Influenced by the wide curves of arches in Palestinian vernacular buildings, the design of the two buildings aims to establish public spaces where all villagers can assemble indoors or out and which frame views of old Ein Hod and the sea. The buildings, which are a bridge between the existing village to the west and proposed new housing and agricultural zones to the east, curve around one another to frame connected public spaces which are receptive to both the existing and new areas of the village.
Another public area is proposed at the existing mosque, framed by buildings with shop spaces on the ground level and guesthouse rooms or housing above. Across the street from the mosque, two houses are converted into the village's enlarged school and kindergarten. This "Downtown" area provides a western anchor for the axis which runs uphill to the civic center area. Our aim is to charge with activity the road connecting these two public nodes, making it the village's main street. Since all visitors to Ein Hud will approach from the west, the Downtown square will greet them as they arrive. They may park in the main public parking lot, check in at the guesthouse, visit a café on the square for refreshments, and then walk through the village to the Felt Factory and Community Center.
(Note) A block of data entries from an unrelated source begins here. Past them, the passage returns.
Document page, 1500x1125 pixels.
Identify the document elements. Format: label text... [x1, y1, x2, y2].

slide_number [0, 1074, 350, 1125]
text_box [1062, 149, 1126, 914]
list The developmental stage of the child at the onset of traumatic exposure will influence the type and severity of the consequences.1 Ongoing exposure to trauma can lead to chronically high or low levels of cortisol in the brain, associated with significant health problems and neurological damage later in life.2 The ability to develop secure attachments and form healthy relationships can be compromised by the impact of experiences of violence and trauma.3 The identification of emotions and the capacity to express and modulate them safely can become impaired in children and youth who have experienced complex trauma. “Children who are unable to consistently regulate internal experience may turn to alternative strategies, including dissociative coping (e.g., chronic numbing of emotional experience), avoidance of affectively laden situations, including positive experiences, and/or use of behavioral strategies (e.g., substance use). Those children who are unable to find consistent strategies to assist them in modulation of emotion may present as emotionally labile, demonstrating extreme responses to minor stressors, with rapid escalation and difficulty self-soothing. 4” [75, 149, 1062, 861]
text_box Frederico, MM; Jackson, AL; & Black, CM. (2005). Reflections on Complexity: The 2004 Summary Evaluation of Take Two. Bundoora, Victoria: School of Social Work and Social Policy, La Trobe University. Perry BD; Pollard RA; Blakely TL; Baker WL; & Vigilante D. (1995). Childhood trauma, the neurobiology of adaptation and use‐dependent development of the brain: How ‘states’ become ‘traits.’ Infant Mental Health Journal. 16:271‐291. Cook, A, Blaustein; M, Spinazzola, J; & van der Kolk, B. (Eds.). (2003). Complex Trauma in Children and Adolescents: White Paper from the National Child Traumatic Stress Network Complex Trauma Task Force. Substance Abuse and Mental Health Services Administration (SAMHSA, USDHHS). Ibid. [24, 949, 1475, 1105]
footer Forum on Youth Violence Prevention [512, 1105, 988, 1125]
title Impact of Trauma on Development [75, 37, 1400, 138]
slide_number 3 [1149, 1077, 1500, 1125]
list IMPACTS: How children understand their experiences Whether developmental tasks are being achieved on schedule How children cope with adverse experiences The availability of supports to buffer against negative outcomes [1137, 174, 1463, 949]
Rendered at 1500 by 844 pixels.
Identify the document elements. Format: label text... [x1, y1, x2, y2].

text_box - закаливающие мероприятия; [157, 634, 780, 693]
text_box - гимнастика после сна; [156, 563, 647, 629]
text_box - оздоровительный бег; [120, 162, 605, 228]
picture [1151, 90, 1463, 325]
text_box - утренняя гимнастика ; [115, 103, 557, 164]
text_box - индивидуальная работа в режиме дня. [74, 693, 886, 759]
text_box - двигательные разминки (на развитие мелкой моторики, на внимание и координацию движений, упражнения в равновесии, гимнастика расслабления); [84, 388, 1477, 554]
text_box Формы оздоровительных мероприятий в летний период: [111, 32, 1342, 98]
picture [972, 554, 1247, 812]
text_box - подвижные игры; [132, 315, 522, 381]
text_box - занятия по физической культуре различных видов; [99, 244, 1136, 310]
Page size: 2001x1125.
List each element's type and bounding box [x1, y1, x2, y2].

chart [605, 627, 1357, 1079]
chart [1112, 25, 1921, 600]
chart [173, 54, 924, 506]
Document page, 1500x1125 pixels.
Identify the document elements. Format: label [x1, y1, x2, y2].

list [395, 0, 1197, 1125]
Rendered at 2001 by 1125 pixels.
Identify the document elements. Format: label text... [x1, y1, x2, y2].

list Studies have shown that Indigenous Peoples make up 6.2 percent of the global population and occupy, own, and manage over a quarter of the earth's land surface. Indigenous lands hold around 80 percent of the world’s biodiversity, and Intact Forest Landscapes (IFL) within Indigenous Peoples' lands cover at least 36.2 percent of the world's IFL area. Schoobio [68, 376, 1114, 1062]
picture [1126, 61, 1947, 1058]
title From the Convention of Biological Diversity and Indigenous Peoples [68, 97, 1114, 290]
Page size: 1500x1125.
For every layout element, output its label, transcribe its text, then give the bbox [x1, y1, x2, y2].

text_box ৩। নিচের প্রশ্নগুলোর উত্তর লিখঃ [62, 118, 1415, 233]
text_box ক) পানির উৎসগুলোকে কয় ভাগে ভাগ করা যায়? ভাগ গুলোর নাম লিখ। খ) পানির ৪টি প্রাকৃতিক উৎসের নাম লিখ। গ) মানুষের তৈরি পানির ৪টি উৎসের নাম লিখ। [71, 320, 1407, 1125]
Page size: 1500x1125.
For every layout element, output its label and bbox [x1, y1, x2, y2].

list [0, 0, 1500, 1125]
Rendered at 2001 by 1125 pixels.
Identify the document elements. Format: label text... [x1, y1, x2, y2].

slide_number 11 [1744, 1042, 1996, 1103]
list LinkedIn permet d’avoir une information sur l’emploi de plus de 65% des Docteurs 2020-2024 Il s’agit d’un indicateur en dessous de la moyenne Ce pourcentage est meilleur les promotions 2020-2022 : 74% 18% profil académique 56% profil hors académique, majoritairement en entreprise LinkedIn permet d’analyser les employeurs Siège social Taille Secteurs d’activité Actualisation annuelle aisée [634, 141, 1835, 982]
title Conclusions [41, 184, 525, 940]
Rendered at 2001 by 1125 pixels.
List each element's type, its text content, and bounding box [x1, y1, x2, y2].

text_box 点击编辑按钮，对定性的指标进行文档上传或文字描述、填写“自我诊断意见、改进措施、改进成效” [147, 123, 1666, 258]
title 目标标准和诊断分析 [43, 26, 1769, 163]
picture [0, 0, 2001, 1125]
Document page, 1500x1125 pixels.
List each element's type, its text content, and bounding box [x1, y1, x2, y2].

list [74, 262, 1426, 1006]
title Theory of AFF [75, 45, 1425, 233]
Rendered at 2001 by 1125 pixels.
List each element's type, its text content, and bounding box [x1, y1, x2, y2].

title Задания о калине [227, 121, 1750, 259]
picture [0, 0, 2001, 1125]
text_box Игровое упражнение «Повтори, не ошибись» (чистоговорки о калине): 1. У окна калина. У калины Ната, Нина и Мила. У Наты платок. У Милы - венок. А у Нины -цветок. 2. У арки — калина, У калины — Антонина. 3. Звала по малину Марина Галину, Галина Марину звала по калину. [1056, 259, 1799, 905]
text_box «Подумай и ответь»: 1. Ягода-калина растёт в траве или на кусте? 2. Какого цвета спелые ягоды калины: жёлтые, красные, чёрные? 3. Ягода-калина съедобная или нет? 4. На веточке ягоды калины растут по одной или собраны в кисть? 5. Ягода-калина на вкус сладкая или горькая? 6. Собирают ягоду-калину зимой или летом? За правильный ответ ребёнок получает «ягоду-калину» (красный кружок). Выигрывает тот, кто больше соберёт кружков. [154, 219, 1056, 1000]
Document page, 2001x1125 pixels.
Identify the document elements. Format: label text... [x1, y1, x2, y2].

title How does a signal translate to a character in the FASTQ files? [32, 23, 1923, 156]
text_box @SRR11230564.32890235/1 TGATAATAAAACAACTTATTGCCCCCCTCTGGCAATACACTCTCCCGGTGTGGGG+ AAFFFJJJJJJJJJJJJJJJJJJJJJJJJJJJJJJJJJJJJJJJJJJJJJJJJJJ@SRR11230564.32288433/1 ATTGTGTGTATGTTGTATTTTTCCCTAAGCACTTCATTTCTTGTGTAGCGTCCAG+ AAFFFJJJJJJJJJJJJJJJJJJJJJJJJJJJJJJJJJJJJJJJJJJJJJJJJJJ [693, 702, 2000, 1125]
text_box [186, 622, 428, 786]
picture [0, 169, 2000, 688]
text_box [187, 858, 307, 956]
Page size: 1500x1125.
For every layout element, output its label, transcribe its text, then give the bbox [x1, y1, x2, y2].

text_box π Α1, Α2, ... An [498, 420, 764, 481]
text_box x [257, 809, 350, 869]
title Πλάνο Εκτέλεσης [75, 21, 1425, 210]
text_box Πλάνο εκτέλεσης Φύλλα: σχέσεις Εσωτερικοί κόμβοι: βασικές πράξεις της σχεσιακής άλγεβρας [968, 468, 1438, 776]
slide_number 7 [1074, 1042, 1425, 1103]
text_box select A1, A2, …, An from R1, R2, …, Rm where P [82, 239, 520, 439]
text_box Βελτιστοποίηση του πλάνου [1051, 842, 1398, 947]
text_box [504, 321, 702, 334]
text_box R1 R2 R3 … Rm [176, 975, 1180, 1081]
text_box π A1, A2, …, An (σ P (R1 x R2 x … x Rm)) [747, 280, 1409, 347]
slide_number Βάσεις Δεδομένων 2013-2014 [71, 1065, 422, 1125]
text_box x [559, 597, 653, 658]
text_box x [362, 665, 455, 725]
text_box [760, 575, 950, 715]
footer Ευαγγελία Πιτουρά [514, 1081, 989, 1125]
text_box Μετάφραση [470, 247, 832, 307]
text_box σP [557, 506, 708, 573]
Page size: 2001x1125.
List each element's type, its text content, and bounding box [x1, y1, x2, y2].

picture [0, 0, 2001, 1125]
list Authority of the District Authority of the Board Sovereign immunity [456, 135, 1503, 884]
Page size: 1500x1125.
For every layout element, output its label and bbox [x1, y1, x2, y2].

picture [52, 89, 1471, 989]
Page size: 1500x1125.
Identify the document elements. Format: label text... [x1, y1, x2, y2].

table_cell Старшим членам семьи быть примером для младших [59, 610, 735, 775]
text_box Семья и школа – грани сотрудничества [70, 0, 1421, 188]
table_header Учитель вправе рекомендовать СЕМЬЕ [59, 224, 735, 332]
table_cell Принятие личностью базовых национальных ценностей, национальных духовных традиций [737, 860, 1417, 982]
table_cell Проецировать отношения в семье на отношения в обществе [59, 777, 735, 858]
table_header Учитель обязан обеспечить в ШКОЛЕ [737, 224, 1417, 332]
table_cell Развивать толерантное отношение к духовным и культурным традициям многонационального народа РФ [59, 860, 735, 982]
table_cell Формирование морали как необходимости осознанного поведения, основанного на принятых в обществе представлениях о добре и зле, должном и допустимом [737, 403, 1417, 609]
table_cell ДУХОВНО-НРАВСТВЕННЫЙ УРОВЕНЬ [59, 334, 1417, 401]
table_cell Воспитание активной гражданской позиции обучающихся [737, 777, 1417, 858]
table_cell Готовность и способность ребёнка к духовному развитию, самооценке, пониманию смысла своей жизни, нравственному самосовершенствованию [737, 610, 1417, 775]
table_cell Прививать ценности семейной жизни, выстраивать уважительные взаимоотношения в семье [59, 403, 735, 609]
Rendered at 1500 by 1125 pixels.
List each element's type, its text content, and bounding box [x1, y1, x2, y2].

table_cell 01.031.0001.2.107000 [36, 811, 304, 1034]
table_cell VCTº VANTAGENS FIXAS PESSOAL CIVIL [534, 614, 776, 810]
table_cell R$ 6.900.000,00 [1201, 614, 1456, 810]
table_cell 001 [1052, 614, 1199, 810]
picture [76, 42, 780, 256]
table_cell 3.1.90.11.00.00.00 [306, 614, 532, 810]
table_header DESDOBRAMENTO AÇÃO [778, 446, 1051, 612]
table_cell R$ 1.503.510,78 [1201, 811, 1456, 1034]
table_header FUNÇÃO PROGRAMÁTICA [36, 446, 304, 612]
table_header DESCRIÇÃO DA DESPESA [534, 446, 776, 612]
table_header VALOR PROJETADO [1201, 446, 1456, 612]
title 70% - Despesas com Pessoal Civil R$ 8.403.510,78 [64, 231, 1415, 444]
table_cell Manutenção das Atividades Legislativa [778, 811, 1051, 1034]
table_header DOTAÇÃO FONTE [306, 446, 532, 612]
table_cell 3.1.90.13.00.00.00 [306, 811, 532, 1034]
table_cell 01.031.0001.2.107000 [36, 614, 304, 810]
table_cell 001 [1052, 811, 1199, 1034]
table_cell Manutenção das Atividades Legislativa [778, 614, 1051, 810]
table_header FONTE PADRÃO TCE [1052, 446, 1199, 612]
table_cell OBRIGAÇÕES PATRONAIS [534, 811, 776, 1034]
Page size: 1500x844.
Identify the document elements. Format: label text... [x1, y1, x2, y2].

An important tool for attracting these visitors will be the felt products kiosk which we propose in the old village of Ein Hod, already widely known for its art production. Visitors to the artists' colony who are not even aware of Ein Hud may in this way be drawn to the village through this cooperation with Ein Hod. Road signs pointing the way from Ein Hod to Ein Hud are also proposed.
The steps of the felt making process represent healing when the felt is a medium for individual and collective expression. Since the production of felt, a non woven fabric, is the least technical of the fiber arts, it enables immediate and more spontaneous expression on its surface. Similar to the production of arpilleras by Chilean women to commemorate lost loved ones, felt blankets and tapestries can be canvases for narratives.
These are then packaged and distributed for sale in the close by Ein Hod, throughout Israel, and beyond.